Godavari River receives a mere 1000 tmc ft of water

Rajahmundry: Even though several parts of the state experienced  incessant rainfall over the last few days, surprisingly the Godavari river has received very little inflow of water. So far, there has been scanty rainfall in its catchment area.

The Godavari received about 1,000 tmc ft of water since June 1 till date, while it received over 2,000 tmc ft of water last year for the same period. At present, the flow of water into the river is steady and is fluctuating. The authorities are releasing water amounting to 60,000-80,000 cusecs, depending upon inflows into the sea from Sir Arthur Cotton barrage at Dowleswaram.

They are also releasing water to Godavari East, West and central delta canals to the extent of 7,000-10,000 cusecs of water. In case of heavy rainfall, they will release only 7,000 cusecs to the three canals to help farmers cultivate crops, mainly paddy, in the Godavari delta area. 

Normally, the Godavari river experiences the ‘flood’ season from July 1 onwards till October 31 every year.

This year, the river has not yet received any major inflows so far as the authorities have discharged a maximum of only 5.60 lakh cusecs of water from the barrage into the sea. 
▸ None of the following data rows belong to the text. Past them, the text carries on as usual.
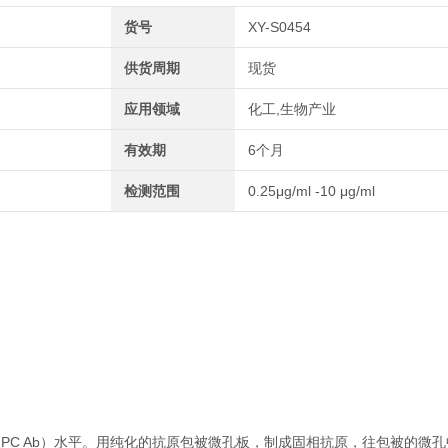
货号
XY-S0454
供货周期
现货
应用领域
化工,生物产业
有效期
6个月
检测范围
0.25μg/ml -10 μg/ml
PC Ab）水平。用纯化的抗原包被微孔板，制成固相抗原，往包被的微孔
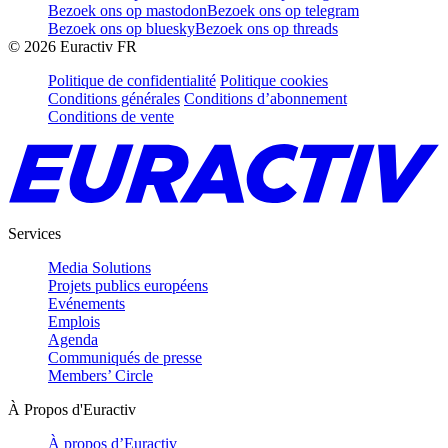
Bezoek ons op mastodon
Bezoek ons op telegram
Bezoek ons op bluesky
Bezoek ons op threads
©
2026
Euractiv FR
Politique de confidentialité
Politique cookies
Conditions générales
Conditions d’abonnement
Conditions de vente
Services
Media Solutions
Projets publics européens
Evénements
Emplois
Agenda
Communiqués de presse
Members’ Circle
À Propos d'Euractiv
À propos d’Euractiv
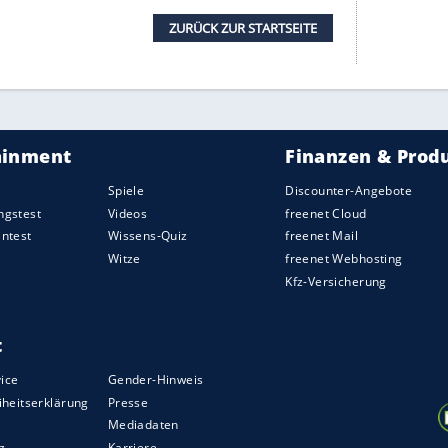
ock in einer Partie "mit Champions-League-
zzo) etwas Anlaufzeit. Immer wieder unterband
Offensivaktionen der Gäste - bis zur 19. Minute:
charfen Hereingabe von
Thuram
auf der Linie.
lversberg (5:0) und Oberneuland (3:0) das
ch überlegen. Die größte Chance vergab Plea, der
dem VfB-Keeper mit einem sehenswerten Schuss
en besseren Start - begünstigt allerdings durch
hte. Plea schob den Ball ins leere Tor.
Gladbach
 sich Chancen. Sasa Kalajdzic scheiterte nach gut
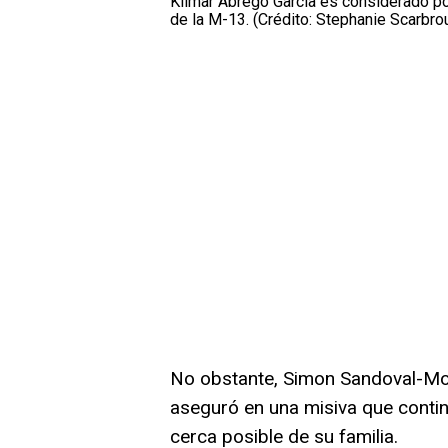
Kilmar Abrego García es considerado p
de la M-13. (Crédito: Stephanie Scarbro
No obstante, Simon Sandoval-Mo
aseguró en una misiva que conti
cerca posible de su familia.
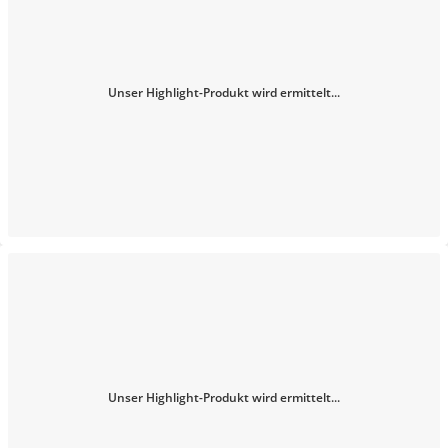
Unser Highlight-Produkt wird ermittelt...
Unser Highlight-Produkt wird ermittelt...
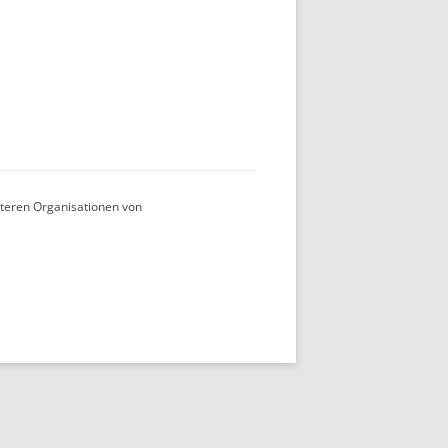
teren Organisationen von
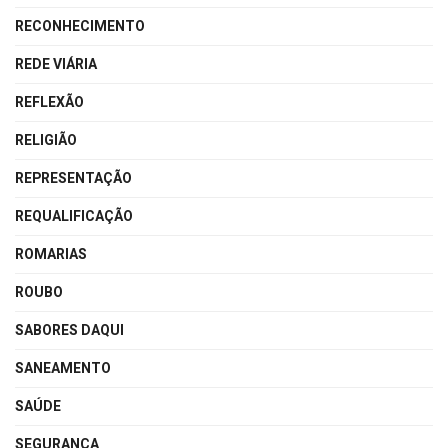
RECONHECIMENTO
REDE VIÁRIA
REFLEXÃO
RELIGIÃO
REPRESENTAÇÃO
REQUALIFICAÇÃO
ROMARIAS
ROUBO
SABORES DAQUI
SANEAMENTO
SAÚDE
SEGURANÇA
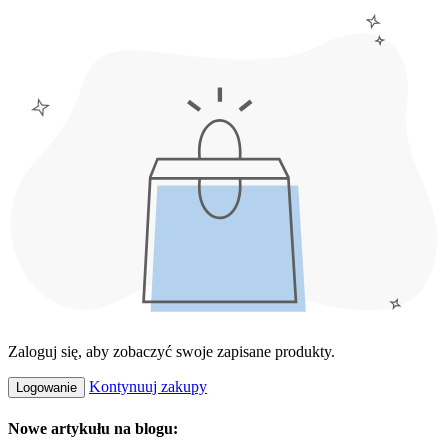
Zaloguj się, aby zobaczyć swoje zapisane produkty.
Kontynuuj zakupy
Logowanie
Nowe artykułu na blogu:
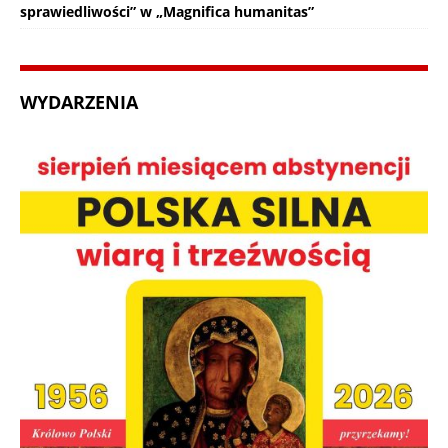
sprawiedliwości” w „Magnifica humanitas”
WYDARZENIA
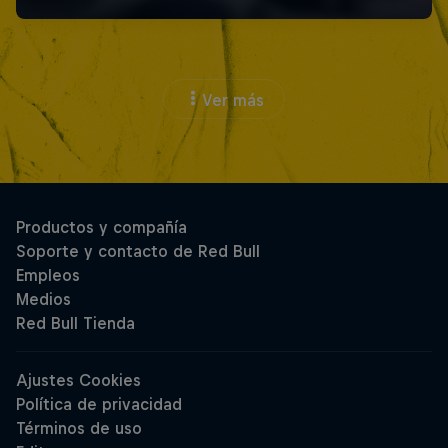
Ver más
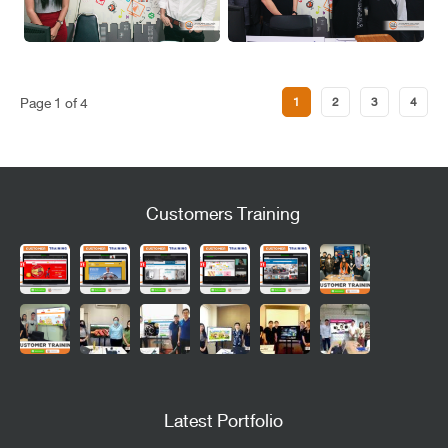
Page 1 of 4
1
2
3
4
Customers Training
Latest Portfolio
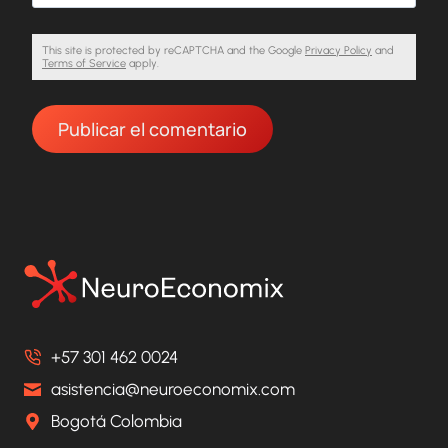
This site is protected by reCAPTCHA and the Google
Privacy Policy
and
Terms of Service
apply.
+57 301 462 0024
asistencia@neuroeconomix.com
Bogotá Colombia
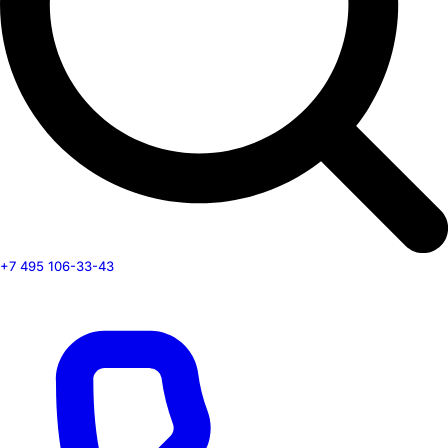
+7 495 106-33-43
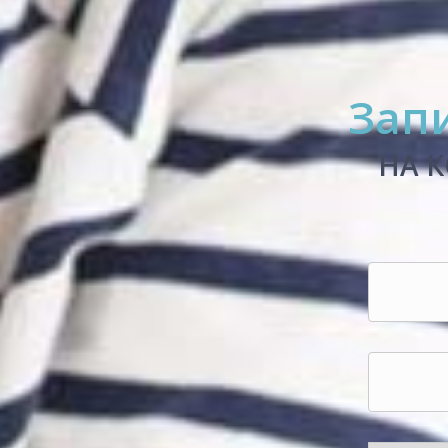
Зап
НА 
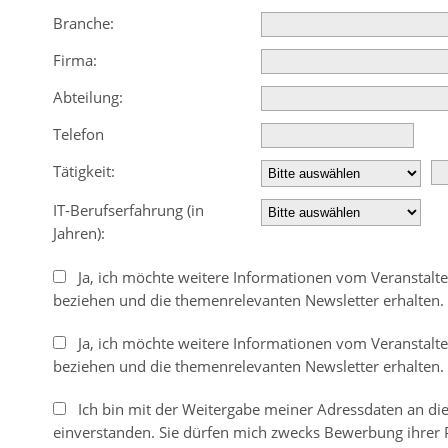
Branche:
Firma:
Abteilung:
Telefon
Tätigkeit:
IT-Berufserfahrung (in
Jahren):
Ja, ich möchte weitere Informationen vom Veranstalt
beziehen und die themenrelevanten Newsletter erhalten.
Ja, ich möchte weitere Informationen vom Veranstalt
beziehen und die themenrelevanten Newsletter erhalten.
Ich bin mit der Weitergabe meiner Adressdaten an di
einverstanden. Sie dürfen mich zwecks Bewerbung ihrer 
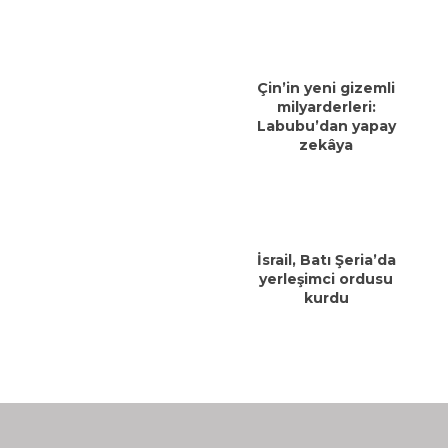
Çin’in yeni gizemli
milyarderleri:
Labubu’dan yapay
zekâya
İsrail, Batı Şeria’da
yerleşimci ordusu
kurdu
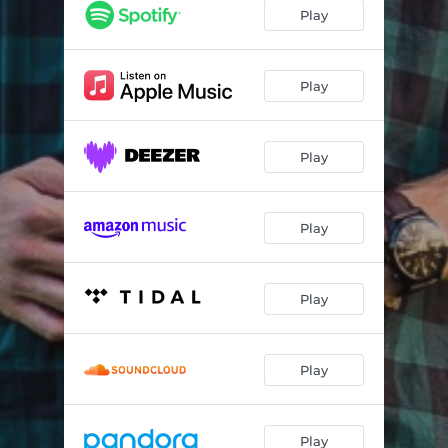
Dans mon bateau
03:26
Play
Je vais t’aimer autant
03:19
Su'l party
03:58
Play
La paire de bottes
03:55
Play
Ce que j'ai de plus beau
04:19
Si je n’avais pas peur (feat. Paul Daraîche)
04:01
Play
Ne plus t'aimer
03:05
Travailler
03:22
Play
À tous les vendredis (feat. Lendemain de veille)
03:13
Play
Play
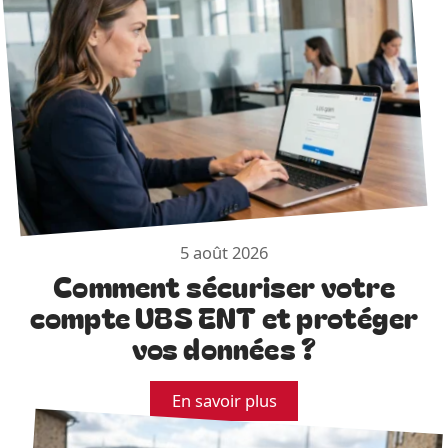
5 août 2026
Comment sécuriser votre
compte UBS ENT et protéger
vos données ?
En savoir plus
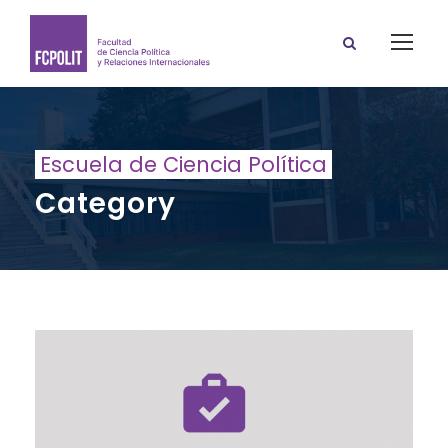
Escuela de Ciencia Política
Category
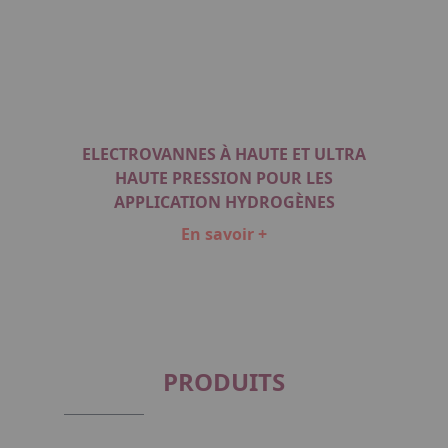
ELECTROVANNES À HAUTE ET ULTRA
HAUTE PRESSION POUR LES
APPLICATION HYDROGÈNES
En savoir +
Item
1
of
1
PRODUITS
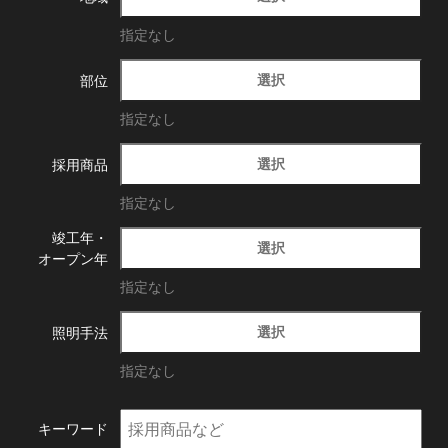
指定なし
選択
部位
指定なし
選択
採用商品
指定なし
竣工年・
選択
オープン年
指定なし
選択
照明手法
指定なし
キーワード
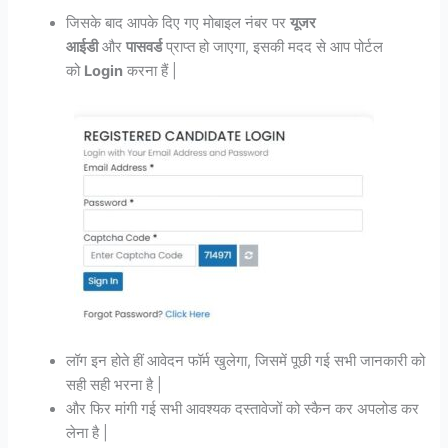
जिसके बाद आपके दिए गए मोबाइल नंबर पर
यूजर
आईडी
और
पासवर्ड
प्राप्त हो जाएगा, इसकी मदद से आप पोर्टल
को
Login
करना हैं |
लॉग इन होते हीं आवेदन फॉर्म खुलेगा, जिसमें पूछी गई सभी जानकारी को
सही सही भरना है |
और फिर मांगी गई सभी आवश्यक दस्तावेजों को स्कैन कर अपलोड कर
लेना है |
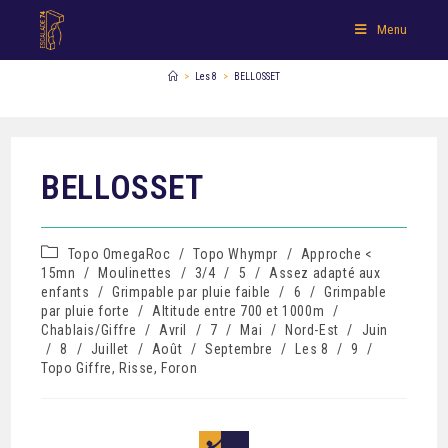
Menu
>
Les 8
>
BELLOSSET
BELLOSSET
Topo OmegaRoc
/
Topo Whympr
/
Approche <
15mn
/
Moulinettes
/
3/4
/
5
/
Assez adapté aux
enfants
/
Grimpable par pluie faible
/
6
/
Grimpable
par pluie forte
/
Altitude entre 700 et 1000m
/
Chablais/Giffre
/
Avril
/
7
/
Mai
/
Nord-Est
/
Juin
/
8
/
Juillet
/
Août
/
Septembre
/
Les 8
/
9
/
Topo Giffre, Risse, Foron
There were instances when the authorities had released 10 lakh cusecs of water and more, earlier.

When the first warning is issued, nearly 10 lakh cusecs of water will be released into the sea from the barrage. 

With just a few days to go for completion of the month of October, the Water Resources authorities are not expecting any heavy inflow of water into the river this season.

Even if there are a series of cyclonic storms as predicted towards the end of October and the beginning of November in the state, the authorities say that there may not be any heavy flow of water into the river, even if several parts of the state witness heavy rainfall.

They say that unless there is heavy rain in the river (catchment area), rivers like the Pranahitha, Indravati, Sabari, Seeleru and others will receive a good input of water and this may cause the Godavari to get more water.

Local streams and rivulets which overflow due to heavy rainfall locally, may not be able to bring a good amount of water into the Godavari. 

However, the (water resources) authorities say that the steady water level in the river is of immense use to operate several lift irrigation schemes to lift and pump water to far-off places for cultivation of crops.

The Godavari conservator, N. Krishna Rao said, “There is not much water flowing into the Godavari river so far this monsoon. The water level is being maintained steadily.”